**WORK TO BE COMPLETED**
Please retype the records below exactly, from the first line through the line containing "people are going to RV this summer and you", and leave out any pictures.

(INPUT Opens)

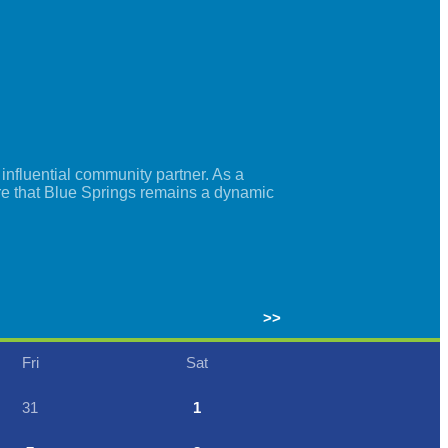
nfluential community partner. As a
re that Blue Springs remains a dynamic
>>
Fri
Sat
31
1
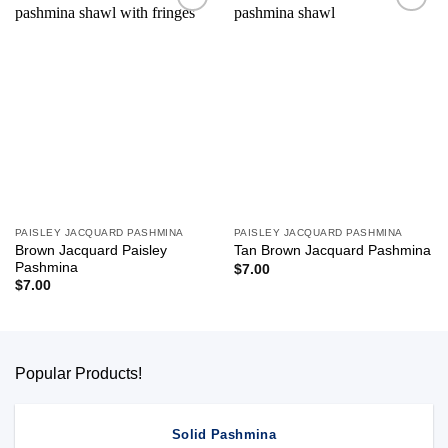
Add to
Add to
wishlist
wishlist
PAISLEY JACQUARD PASHMINA
PAISLEY JACQUARD PASHMINA
Brown Jacquard Paisley
Tan Brown Jacquard Pashmina
Pashmina
$
7.00
$
7.00
Popular Products!
Solid Pashmina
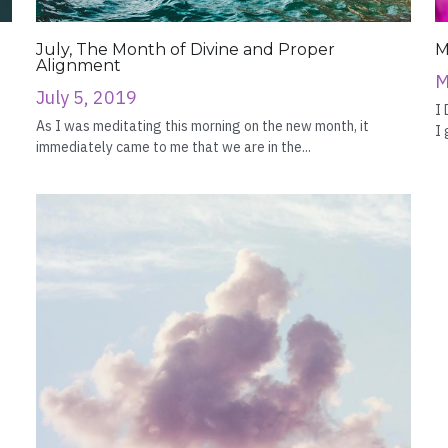
July, The Month of Divine and Proper
M
Alignment
M
July 5, 2019
I 
As I was meditating this morning on the new month, it
I 
immediately came to me that we are in the...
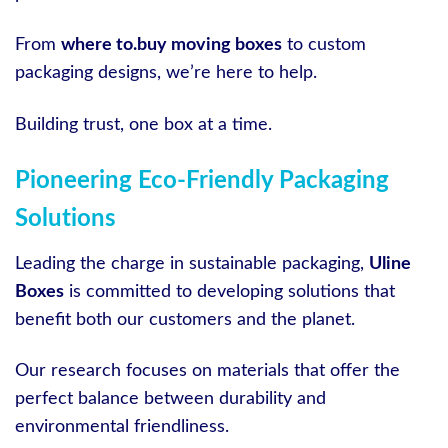
From
where to.buy moving boxes
to custom
packaging designs, we’re here to help.
Building trust, one box at a time.
Pioneering Eco-Friendly Packaging
Solutions
Leading the charge in sustainable packaging,
Uline
Boxes
is committed to developing solutions that
benefit both our customers and the planet.
Our research focuses on materials that offer the
perfect balance between durability and
environmental friendliness.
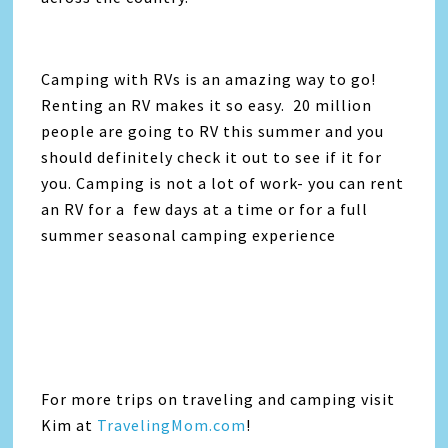
Camping with RVs is an amazing way to go!
Renting an RV makes it so easy. 20 million
people are going to RV this summer and you
should definitely check it out to see if it for
you. Camping is not a lot of work- you can rent
an RV for a few days at a time or for a full
summer seasonal camping experience
For more trips on traveling and camping visit
Kim at
TravelingMom.com
!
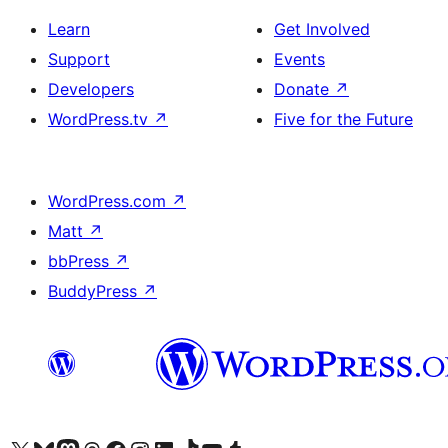
Learn
Get Involved
Support
Events
Developers
Donate
↗
WordPress.tv
↗
Five for the Future
WordPress.com
↗
Matt
↗
bbPress
↗
BuddyPress
↗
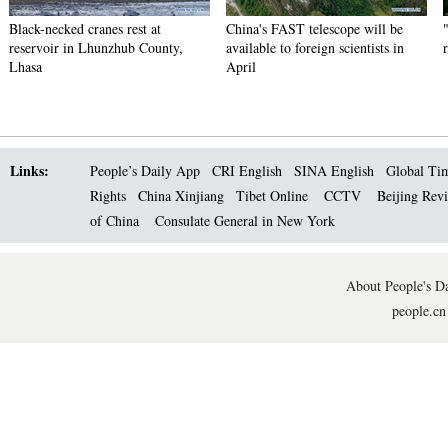
Black-necked cranes rest at
China's FAST telescope will be
reservoir in Lhunzhub County,
available to foreign scientists in
Lhasa
April
Links:
People’s Daily App
CRI English
SINA English
Global Ti
Rights
China Xinjiang
Tibet Online
CCTV
Beijing Rev
of China
Consulate General in New York
About People's Da
people.cn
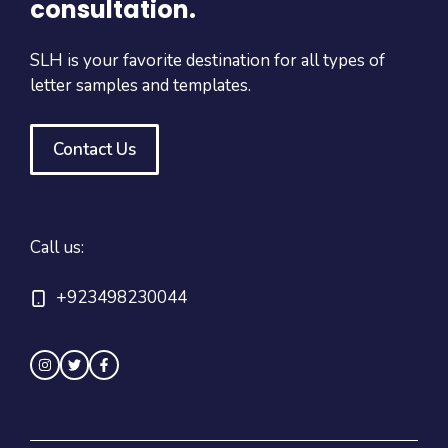
consultation.
SLH is your favorite destination for all types of
letter samples and templates.
Contact Us
Call us:
+923498230044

(INPUT Closes)

**SOLUTION TO THIS EXERCISE**
nfluential community partner. As a
re that Blue Springs remains a dynamic
>>
Fri
Sat
31
1
Add to
Add to
wishlist
wishlist
PAISLEY JACQUARD PASHMINA
PAISLEY JACQUARD PASHMINA
Brown Jacquard Paisley
Tan Brown Jacquard Pashmina
Pashmina
$
7.00
$
7.00
Popular Products!
Solid Pashmina
July, The Month of Divine and Proper
M
Alignment
M
July 5, 2019
I 
As I was meditating this morning on the new month, it
I 
immediately came to me that we are in the...
From
where to.buy moving boxes
to custom
packaging designs, we’re here to help.
Building trust, one box at a time.
Pioneering Eco-Friendly Packaging
Solutions
Leading the charge in sustainable packaging,
Uline
Boxes
is committed to developing solutions that
benefit both our customers and the planet.
Our research focuses on materials that offer the
perfect balance between durability and
environmental friendliness.
Camping with RVs is an amazing way to go!
Renting an RV makes it so easy. 20 million
people are going to RV this summer and you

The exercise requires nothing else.